Par ailleurs, aucune considération d’équité ne commande de faire application des dispositions de l’article 700 du code de procédure civile. Monsieur [Y], la SA PACIFICA et la SA GAN ASSURANCES seront déboutées de leurs demandes de ce chef.
PAR CES MOTIFS
Nous, juge des référés, statuant après débats en audience publique, par décision réputée contradictoire mise à disposition au greffe, exécutoire de droit et en premier ressort :
ORDONNONS la jonction de l’instance RG 25/02211 à l’instance RG 25/02143 et DISONS que l’instance sera appelée sous ce dernier numéro.

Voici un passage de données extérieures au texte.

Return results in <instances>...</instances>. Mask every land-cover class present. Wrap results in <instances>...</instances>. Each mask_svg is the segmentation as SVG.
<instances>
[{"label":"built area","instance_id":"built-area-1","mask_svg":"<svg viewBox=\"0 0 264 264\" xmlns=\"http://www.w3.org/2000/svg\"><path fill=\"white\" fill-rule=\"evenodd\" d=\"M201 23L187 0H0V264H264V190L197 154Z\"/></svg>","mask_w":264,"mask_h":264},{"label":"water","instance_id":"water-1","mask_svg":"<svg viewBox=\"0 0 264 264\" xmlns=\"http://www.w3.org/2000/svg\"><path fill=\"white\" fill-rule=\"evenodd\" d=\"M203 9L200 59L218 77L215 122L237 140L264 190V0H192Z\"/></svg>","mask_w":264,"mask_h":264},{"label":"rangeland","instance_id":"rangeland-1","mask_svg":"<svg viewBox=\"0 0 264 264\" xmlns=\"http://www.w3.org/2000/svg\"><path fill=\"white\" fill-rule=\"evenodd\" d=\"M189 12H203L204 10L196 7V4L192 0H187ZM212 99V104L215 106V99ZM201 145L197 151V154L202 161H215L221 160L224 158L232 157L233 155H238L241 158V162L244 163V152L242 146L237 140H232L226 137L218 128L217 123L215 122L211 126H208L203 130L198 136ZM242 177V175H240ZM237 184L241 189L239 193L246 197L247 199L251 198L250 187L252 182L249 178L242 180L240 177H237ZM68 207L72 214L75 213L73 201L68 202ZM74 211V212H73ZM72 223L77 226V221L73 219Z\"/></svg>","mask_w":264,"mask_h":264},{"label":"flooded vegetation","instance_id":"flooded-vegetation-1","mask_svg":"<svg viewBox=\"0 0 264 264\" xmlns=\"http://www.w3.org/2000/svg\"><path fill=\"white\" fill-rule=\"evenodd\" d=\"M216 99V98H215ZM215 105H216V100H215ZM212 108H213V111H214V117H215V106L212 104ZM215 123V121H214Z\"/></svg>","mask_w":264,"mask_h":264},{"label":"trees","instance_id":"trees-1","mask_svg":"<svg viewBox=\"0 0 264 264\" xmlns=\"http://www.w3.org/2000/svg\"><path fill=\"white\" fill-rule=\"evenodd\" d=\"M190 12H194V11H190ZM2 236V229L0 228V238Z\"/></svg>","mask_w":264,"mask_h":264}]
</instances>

DECLARONS commune et opposable à :
l’association LA BROCANTE DU COEUR ;
Monsieur [O] [P] ;
la SA GAN ASSURANCES, en sa qualité d’assureur du syndicat des copropriétaires de l’immeuble [Adresse 6] ;
l’ordonnance rendue le 28 août 2024 par le juge des référés du tribunal judiciaire de Draguignan (RG 24/04817, minute 24/00397) ayant désigné Madame [K] [J] en qualité d’expert.
DISONS que l’expert commis devra poursuivre ses opérations contradictoirement à l’égard de ces nouvelles parties mises en cause.
DISONS que les mis en cause devront être régulièrement convoqués par l’expert et que son rapport leur sera opposable.
ORDONNONS une extension de la mission confiée à Madame [K] [J] selon l’ordonnance de référé du 28 août 2024 rappelée ci-dessus, la mission devant désormais porter également sur :
identifier les travaux de mise en conformité à réaliser, des réparations et de consolidation affectant les parties privatives occupées par l’association LA BROCANTE DU COEUR, et en chiffrer le coût après avoir sollicité des parties la remise de devis qui seront examinés par l’expert et annexés à son rapport ; dans l’hypothèse où les parties n’ont pas fourni les devis attendus, procéder à une évaluation des travaux de reprise ;
donner son avis sur les autres préjudices éventuellement invoqués par l’association LA BROCANTE DU COEUR, en particulier sur la durée des travaux de reprise, la durée totale du préjudice de jouissance ainsi que les modes de calcul des préjudices proposés par la partie demanderesse.
DISONS que le reste de la mission de l’expert judiciaire demeure inchangé.
DISONS que, dans l’hypothèse où la présente ordonnance est portée à la connaissance de l’expert après dépôt de son rapport, ces dispositions seront caduques.
LAISSONS les dépens à la charge :
de l’association LA BROCANTE DU COEUR pour les dépens de l’instance RG 25/02143 ;
de Monsieur [L] [Y] et de la SA PACIFICA pour les dépens de l’instance RG 25/02211.
ACCORDONS à Maître Olivier SINELLE le droit au recouvrement direct des dépens dans les conditions de l’article 699 du code de procédure civile.
DISONS n’y avoir lieu à application de l’article 700 du code de procédure civile.
REJETONS le surplus des demandes.
Ainsi jugé et prononcé par mise à disposition au greffe les jour, mois, an susdits.